Sorry if I'm sounding like a jerk in any way. >_>

Last edited: Nov 5, 2006
3. Nov 5, 2006

### shmoe

Are you familiar with the usual discrete fourier transform? This weighted version appears to be a modification the same thing. "appropriate domain" can be whatever ring you are considering your x_i's to be a part of. You could take the complex numbers for example, a primitive nth root of unity would then be e^(2*pi*i/n). You could take the integers modulo something, they talk about number theoretic transform version in section 8 there. What domain you want to take will depend on what you are trying to do. It would probably be fine for you to just work with the complex numbers to get the general idea of what's going on.

You also might have better luck getting help in a computer science forum (sorry don't know any) where people are more likely to know about algorithms like this (I can only claim a passing familiarity). Perhaps the mersenneforum.org people would be a good place to go, they're interested in multiplying large numbers quickly, so will be better acquainted with methods like this.

4. Nov 6, 2006

### Sane

You mean the usual "fast fourier transform"? Then, no, I have not implemented the FFT before.

My x_i's are determined from the equation in section (6.5):

$$x = \sum_{j=0}^{N-1} x_{j}2^{Ceiling(qj/N)}$$

I don't know what "ring" this is part of. But what I am trying to do is what's explained in section 6, according to a variant of Algorithm W from the end of section 3 (as I've stated in the first post).

$$n = x^{2} (\bmod{p})$$

I've tried posting this on a computer science algorithm forum, but still have no replies (three forums I've posted this on now). If I keep running out of luck, I'll try the fourth forum you've pointed me to.

Last edited: Nov 6, 2006
5. Nov 6, 2006

### chroot

Staff Emeritus
The fast Fourier transform is a numerical algorithm. shmoe is not talking about that.

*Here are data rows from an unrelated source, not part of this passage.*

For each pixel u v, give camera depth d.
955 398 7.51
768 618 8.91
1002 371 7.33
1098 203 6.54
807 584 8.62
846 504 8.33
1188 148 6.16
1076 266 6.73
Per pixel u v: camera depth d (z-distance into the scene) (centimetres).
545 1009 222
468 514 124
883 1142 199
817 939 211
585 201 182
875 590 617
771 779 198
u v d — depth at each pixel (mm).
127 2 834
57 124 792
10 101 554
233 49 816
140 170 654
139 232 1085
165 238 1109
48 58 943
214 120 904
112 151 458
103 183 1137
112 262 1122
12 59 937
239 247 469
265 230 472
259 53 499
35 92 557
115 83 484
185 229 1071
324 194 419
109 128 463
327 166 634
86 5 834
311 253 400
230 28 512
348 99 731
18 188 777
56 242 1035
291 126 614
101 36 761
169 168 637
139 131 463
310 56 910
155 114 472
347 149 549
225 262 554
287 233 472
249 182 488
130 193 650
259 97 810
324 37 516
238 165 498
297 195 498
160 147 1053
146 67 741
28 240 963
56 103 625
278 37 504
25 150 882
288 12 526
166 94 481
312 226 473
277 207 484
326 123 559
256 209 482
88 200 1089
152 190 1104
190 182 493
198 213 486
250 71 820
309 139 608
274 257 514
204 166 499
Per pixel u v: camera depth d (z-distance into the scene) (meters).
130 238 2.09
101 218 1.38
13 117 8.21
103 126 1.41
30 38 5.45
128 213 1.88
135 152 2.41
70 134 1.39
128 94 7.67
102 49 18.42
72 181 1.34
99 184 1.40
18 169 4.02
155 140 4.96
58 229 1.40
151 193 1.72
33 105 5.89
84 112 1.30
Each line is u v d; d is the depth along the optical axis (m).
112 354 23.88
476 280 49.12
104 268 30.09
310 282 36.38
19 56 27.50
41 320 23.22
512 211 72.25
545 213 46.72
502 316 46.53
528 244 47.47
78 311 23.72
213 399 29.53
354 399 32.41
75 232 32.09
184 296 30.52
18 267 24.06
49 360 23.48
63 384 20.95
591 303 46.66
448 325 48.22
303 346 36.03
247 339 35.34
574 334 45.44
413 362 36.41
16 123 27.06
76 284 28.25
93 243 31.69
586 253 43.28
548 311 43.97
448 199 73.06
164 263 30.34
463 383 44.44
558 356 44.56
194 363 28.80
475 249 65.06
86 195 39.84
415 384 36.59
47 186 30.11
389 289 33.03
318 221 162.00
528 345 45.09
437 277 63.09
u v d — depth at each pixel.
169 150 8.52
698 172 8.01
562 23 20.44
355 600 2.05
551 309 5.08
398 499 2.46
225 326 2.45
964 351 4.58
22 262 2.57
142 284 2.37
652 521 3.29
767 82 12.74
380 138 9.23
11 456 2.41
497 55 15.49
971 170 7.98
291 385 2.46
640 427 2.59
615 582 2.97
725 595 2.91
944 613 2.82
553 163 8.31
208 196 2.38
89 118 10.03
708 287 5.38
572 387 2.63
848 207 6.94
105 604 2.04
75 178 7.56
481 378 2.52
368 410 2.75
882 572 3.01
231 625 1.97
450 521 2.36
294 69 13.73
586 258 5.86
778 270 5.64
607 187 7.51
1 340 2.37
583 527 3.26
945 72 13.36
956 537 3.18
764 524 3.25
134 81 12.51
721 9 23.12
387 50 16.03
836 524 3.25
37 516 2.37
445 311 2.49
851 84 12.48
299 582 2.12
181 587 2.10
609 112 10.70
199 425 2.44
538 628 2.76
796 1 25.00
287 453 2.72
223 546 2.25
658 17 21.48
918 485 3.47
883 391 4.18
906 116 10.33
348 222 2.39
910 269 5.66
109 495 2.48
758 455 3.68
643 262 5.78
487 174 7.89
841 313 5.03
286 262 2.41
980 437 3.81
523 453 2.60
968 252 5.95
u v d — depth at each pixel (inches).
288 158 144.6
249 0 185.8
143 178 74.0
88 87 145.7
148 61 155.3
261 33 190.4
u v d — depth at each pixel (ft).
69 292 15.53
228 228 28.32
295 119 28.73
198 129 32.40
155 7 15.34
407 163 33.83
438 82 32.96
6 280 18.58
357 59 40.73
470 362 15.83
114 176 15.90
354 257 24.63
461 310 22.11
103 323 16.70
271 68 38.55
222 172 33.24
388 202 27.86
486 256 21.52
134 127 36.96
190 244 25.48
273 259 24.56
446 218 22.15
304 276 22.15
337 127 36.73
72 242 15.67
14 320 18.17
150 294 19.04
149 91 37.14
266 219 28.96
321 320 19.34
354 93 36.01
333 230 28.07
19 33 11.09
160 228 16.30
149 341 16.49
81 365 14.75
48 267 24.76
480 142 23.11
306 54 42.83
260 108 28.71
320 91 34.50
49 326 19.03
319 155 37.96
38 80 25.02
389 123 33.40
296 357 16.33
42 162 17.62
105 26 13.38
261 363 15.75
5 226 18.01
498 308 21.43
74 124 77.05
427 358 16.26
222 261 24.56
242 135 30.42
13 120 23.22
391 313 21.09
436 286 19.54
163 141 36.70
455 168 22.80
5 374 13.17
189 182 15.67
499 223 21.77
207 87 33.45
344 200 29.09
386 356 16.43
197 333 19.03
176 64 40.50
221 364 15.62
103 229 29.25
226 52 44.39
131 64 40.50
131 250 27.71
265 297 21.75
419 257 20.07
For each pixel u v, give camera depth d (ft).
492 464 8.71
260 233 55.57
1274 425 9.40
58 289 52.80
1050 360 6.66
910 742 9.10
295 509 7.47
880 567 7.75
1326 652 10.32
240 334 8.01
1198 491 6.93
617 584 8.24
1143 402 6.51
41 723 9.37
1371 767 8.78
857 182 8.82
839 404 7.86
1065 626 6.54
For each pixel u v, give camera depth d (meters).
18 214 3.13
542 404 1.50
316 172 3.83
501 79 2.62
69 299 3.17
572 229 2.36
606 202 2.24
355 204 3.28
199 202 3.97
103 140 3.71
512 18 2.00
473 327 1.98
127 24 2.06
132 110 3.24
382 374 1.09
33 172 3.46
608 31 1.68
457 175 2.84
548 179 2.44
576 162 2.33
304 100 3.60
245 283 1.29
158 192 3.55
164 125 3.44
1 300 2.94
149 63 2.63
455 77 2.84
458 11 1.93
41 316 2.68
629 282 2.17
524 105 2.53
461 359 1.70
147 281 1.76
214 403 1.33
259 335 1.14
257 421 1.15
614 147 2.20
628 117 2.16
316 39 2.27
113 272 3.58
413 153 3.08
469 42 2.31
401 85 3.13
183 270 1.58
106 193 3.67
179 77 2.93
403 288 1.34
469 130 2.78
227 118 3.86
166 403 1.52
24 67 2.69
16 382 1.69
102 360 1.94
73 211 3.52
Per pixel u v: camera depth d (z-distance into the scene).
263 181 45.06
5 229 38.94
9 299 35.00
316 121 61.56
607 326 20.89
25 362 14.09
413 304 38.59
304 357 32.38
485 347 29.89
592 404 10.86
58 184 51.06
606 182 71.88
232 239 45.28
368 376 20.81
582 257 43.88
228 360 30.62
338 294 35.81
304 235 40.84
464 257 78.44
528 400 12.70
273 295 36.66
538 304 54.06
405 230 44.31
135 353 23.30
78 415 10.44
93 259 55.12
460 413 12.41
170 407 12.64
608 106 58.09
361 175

Shmoe is talking about the discrete Fourier transform, or DFT, which is essentially the same thing as the normal continuous Fourier transform, with sums in place of integrals.

- Warren

6. Nov 6, 2006

### Sane

Ahh, okay. Well I haven't implemented the DFT either. I'm only working on the DWT.

The reason that confused me is because the DWT is supposedly analogous to the FFT.

7. Nov 6, 2006

### shmoe

the FFT is a way to compute the DFT with less operations than the 'naive' way of perform the transformation (just computing the terms in the sum as they appear). the DFT is a special case of the DWT, taking the weights to be 1's.

For their algorithm in section 6, use a primitive Nth complex root of unity. Your weights are irrational, so you can consider your "appropriate domain" to be the complex numbers. They give some details of a numerical example in section 6. Try to fill in the steps with exp^(i*2*Pi/N)=i, as N=4 in this example.

8. Nov 16, 2006

### Sane

Where is the "numerical example in section 6" that demonstrates the step involving finding a primitive Nth root of unity?

I see an example of the entire algorithm at the end, but it skips steps 2, 3 and 4 in Algorithm W. Those steps being the ones that require a primitive Nth root of unity.

It might help slightly to show you where I'm at, with a Pythonic implementation of the algorithm.

Code (Text):
import math

"""
A Python Implementation of the IBDWT algorithm, for transferring to C.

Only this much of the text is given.